Em 15 de janeiro de 2026, o Comitê de Bancos do Senado dos EUA adiou inesperadamente a deliberação prevista sobre o tão aguardado Digital Asset Market Clarity Act, marcando um revés significativo para os esforços de tornar lei uma regulamentação abrangente de cripto. A sessão, prevista para quinta-feira, foi cancelada na noite de quarta-feira após uma declaração pública do CEO da Coinbase, Brian Armstrong, de que sua empresa não poderia apoiar o projeto em sua forma atual.
A legislação, apresentada pela primeira vez pelo comitê no início desta semana, busca estabelecer um marco regulatório claro para ativos digitais definindo quando os tokens se qualificam como valores mobiliários, commodities ou outras classes de ativos. De acordo com suas disposições, a Commodity Futures Trading Commission assumiria a jurisdição primária sobre os mercados à vista de criptomoedas, refletindo a preferência de longa data da indústria pela supervisão da CFTC em relação à Securities and Exchange Commission. O ato também esclareceria os requisitos de divulgação para emissores de tokens e plataformas de negociação.
A oposição de Armstrong centrou-se em três questões-chave: restrições às ofertas de ações tokenizadas, que ele argumentou que sufocariam a inovação em valores mobiliários digitais; disposições que limitam incentivos de stablecoins, potencialmente restringindo programas de rendimento para clientes; e uma redação que poderia diminuir a autoridade da CFTC sobre os mercados de derivativos.

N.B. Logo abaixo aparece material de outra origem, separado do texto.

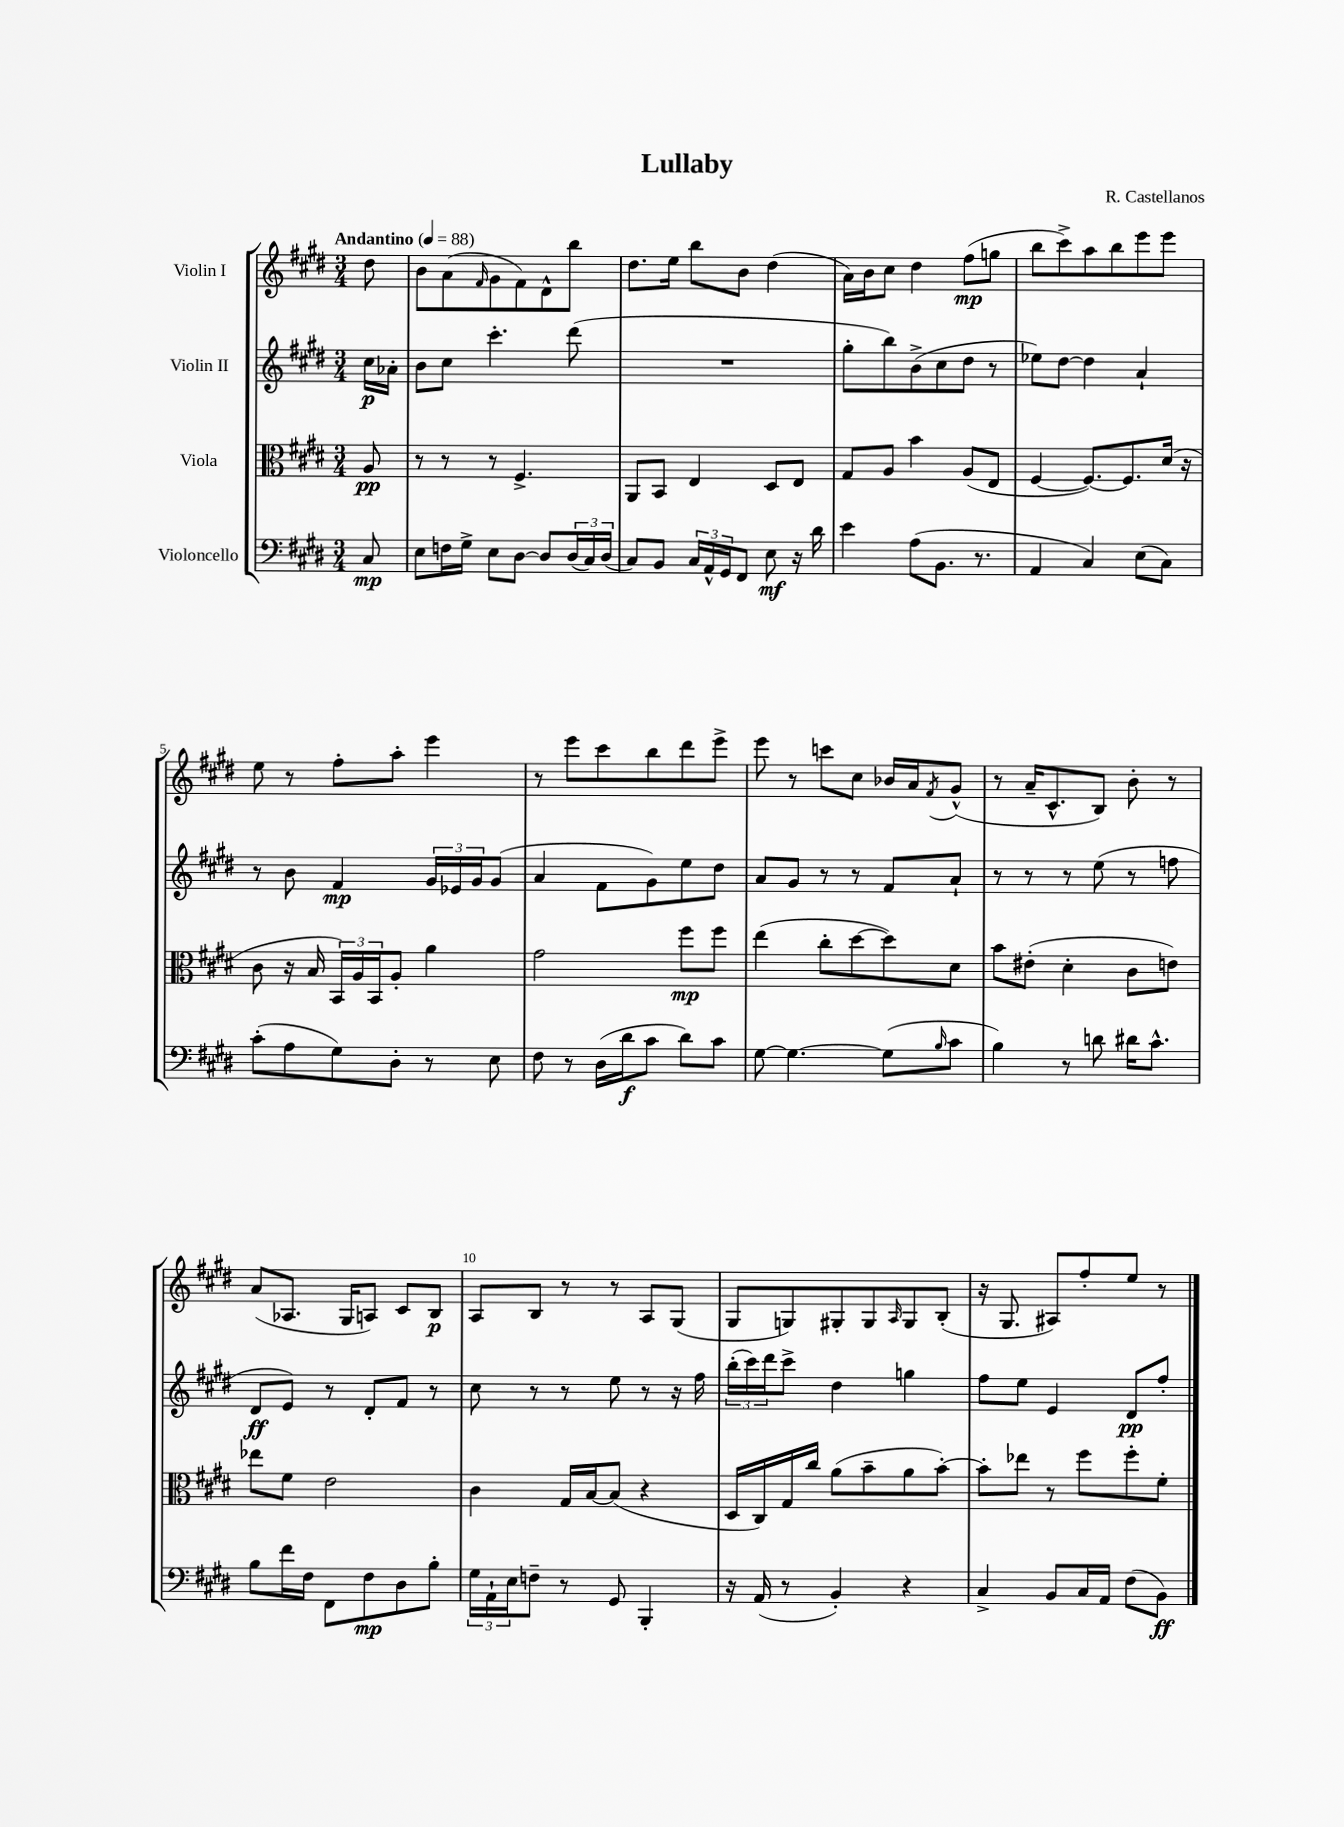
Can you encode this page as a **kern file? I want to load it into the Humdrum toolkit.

**kern	**kern	**kern	**kern
*staff4	*staff3	*staff2	*staff1
*clefF4	*clefC3	*clefG2	*clefG2
*k[f#c#g#d#]	*k[f#c#g#d#]	*k[f#c#g#d#]	*k[f#c#g#d#]
*M3/4	*M3/4	*M3/4	*M3/4
*MM88	*MM88	*MM88	*MM88
8C#/	8A/	16cc#\LL	8dd#\
.	.	16a-'\JJ	.
=	=	=	=
8E\L	8r	8b\L	8b\L
16F\L	8r	8cc#\J	(8a\
16G#^\JJ	.	.	.
.	.	.	16qqf#/
8E\L	8r	4.ccc#'\	8g#\
[8D#\J	4.F#^/	.	8f#\)
8D#/]L	.	.	8d#^^\
(24D#/L	.	(8ddd#\	8bb\J
24C#/)	.	.	.
(24D#/JJ	.	.	.
=	=	=	=
8C#/L)	8AA/L	2.r	8.dd#\L
8BB/J	8BB/J	.	.
.	.	.	16ee\Jk
24C#/LL	4E/	.	8bb\L
24AA^^/	.	.	.
24GG#/J	.	.	.
8FF#/J	.	.	8b\J
8E\	8D#/L	.	(4dd#\
16r	8E/J	.	.
16d#\	.	.	.
=	=	=	=
4e\	8G#/L	8gg#'\L	16a\LL)
.	.	.	16b\J
.	8A/J	8bb\)	8cc#\J
(8A\L	4b\	(8b^\	4dd#\
8.BB\J	.	8cc#\	.
.	(8A/L	8dd#\J	(8ff#\L
8.r	.	.	.
.	8E/J	8r	8gg\J
=	=	=	=
4AA/	[4F#/	8ee-\L)	8bb\L
.	.	[8dd#\J	8ccc#^\)
4C#/)	8.F#/_L)	4dd#\]	8aa\
.	.	.	8bb\
.	8.F#/]	.	.
(8E\L	.	4a`/	8eee\
8C#\J)	(16d#/Jk	.	8eee\J
.	16r	.	.
=	=	=	=
(8c#'\L	8c#\	8r	8ee\
8A\	16r	8b\	8r
.	16B/	.	.
8G#\)	24BB/LL)	4f#/	8ff#'\L
.	24A/	.	.
.	24BB/J	.	.
8D#'\J	8A'/J	.	8aa'\J
8r	4a\	24g#/LL	4eee\
.	.	24e-/	.
.	.	24g#/J	.
8E\	.	(8g#/J	.
=	=	=	=
8F#\	2g#\	4a/	8r
8r	.	.	8eee\L
(16D#\LL	.	8f#\L	8ccc#\
16d#\J	.	.	.
8c#\J	.	8g#\)	8bb\
8d#\L)	8ff#\L	8ee\	8ddd#\
8c#\J	8ff#\J	8dd#\J	8eee^\J
=	=	=	=
[8G#\	(4ee\	8a/L	8eee\
4.G#\_	.	8g#/J	8r
.	8cc#'\L	8r	8ccc\L
.	[8dd#\	8r	8cc#\J
(8G#\]L	8dd#\])	8f#/L	16b-/LL
.	.	.	16a/J
16qqB/	.	.	8qf#/
8c#\J	8d#\J	8a`/J	(8g#^^/J
=	=	=	=
4B\)	8b\L	8r	8r
.	(8e#'\J	8r	16a~/LK
.	.	.	8.c#^^/
8r	4d#'\	8r	.
8d\	.	(8ee\	8B/J)
16d#\LK	8c#\L	8r	8b'\
8.c#^^\J	.	.	.
.	8e\J)	8ff\	8r
=	=	=	=
8B\L	8ee-\L	8d#/L	(8a/L
16f#\L	8f#\J	8e/J)	8.A-/J
16F#\JJ	.	.	.
8FF#\L	2e\	8r	.
.	.	.	16G#/LK
8F#\	.	8d#'/L	8A/J)
8D#\	.	8f#/J	8c#/L
8B'\J	.	8r	8B/J
=	=	=	=
24G#\LL	4c#\	8cc#\	8A/L
24AA`\	.	.	.
24E\J	.	.	.
8F~\J	.	8r	8B/J
8r	16G#/LL	8r	8r
.	[16B/J	.	.
8GG#/	(8B/]J	8ee\	8r
4BBB'/	4r	8r	8A/L
.	.	16r	(8G#/J
.	.	16ff#\	.
=	=	=	=
16r	16D#/LL	(24bb'\LL	8G#/L
.	.	24ccc#\)	.
(16AA/	16C#/)	.	.
.	.	24ddd#\J	.
8r	16G#/	8ccc#^\J	8G/)
.	16cc#/JJ	.	.
4BB'/)	(8a\L	4dd#\	8G#'/
.	8b~\	.	8G#/
.	.	.	16qqA/
4r	8a\	4gg\	8G#/
.	[8b'\J)	.	(8B'/J
=	=	=	=
4C#^/	8b'\]L	8ff#\L	16r
.	.	.	8.G#/
.	8ee-\J	8ee\J	.
8BB/L	8r	4e/	8A#/L)
16C#/L	8ff#\L	.	8ff#'/
16AA/JJ	.	.	.
(8F#\L	8ff#'\	8d#/L	8ee/J
8BB\J)	8f#'\J	8ff#'/J	8r
==	==	==	==
*-	*-	*-	*-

Em uma postagem no X, o CEO da Coinbase, Armstrong, alertou que um projeto de lei falho poderia ser"pior do que nenhum projeto de lei" e pediu aos legisladores que abordassem as preocupações pendentes para evitar minar o crescimento da indústria e a competitividade dos EUA.
O presidente do comitê, Tim Scott, enfatizou que as negociações continuam em andamento e expressou otimismo de que audiências adicionais e consultas com as partes interessadas poderiam fechar lacunas na política. Scott observou o compromisso bipartidário de aprovar uma legislação significativa neste ano, mas reconheceu que questões complexas — como padrões de combate à lavagem de dinheiro e o tratamento de protocolos de finanças descentralizadas — exigem mais deliberação.
A reação do mercado ao atraso foi contida, com o bitcoin negociando próximo de US$ 96.500 e os índices mais amplos de criptomoedas mantendo-se estáveis, aguardando clareza sobre o cronograma revisado do projeto. Analistas veem o adiamento como uma oportunidade para os formuladores de políticas refinarem a linguagem sobre salvaguardas de stablecoins e definições de commodities digitais, mas alertam que o impasse persistente pode prolongar a incerteza jurídica e sufocar investimentos institucionais.
Com as eleições midterm dos EUA previstas para novembro de 2026, a janela para aprovação está se estreitando. Grupos da indústria e coalizões de defesa intensificaram os esforços de lobby para influenciar as emendas draft antes de qualquer nova data de marcação. As partes interessadas ressaltam que uma estrutura regulatória equilibrada poderia destravar trilhões de dólares em capital institucional, enquanto uma abordagem descoordenada corre o risco de levar a inovação para o exterior.
À medida que os legisladores voltam às revisões de rascunho, todos os olhos permanecerão no próximo cronograma de reuniões do Comitê de Bancos do Senado e na possível formação de um grupo de trabalho bipartidário para reconciliar interesses divergentes dentro do ecossistema cripto e do setor financeiro tradicional.